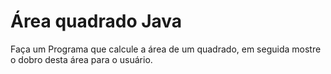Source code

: # Área quadrado Java
Faça um Programa que calcule a área de um quadrado, em seguida mostre o dobro desta área para o usuário. 
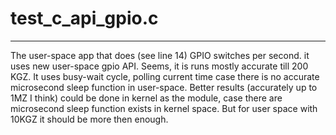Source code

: # test_c_api_gpio.c 
------------------
The user-space app that does <RATE> (see line 14) GPIO switches per second.
it uses new user-space gpio API.
Seems, it is runs mostly accurate till 200 KGZ.
It uses busy-wait cycle, polling current time case there is no accurate microsecond sleep function in user-space.
Better results (accurately up to 1MZ I think) could be done in kernel as the module, case there are microsecond sleep function exists in kernel space. But for user space with 10KGZ it should be more then enough.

★ ★ ★ ★

EXERCISE: Using the records above, report the count of lines holding "function" and nothing else.

YOUR SOLUTION: 2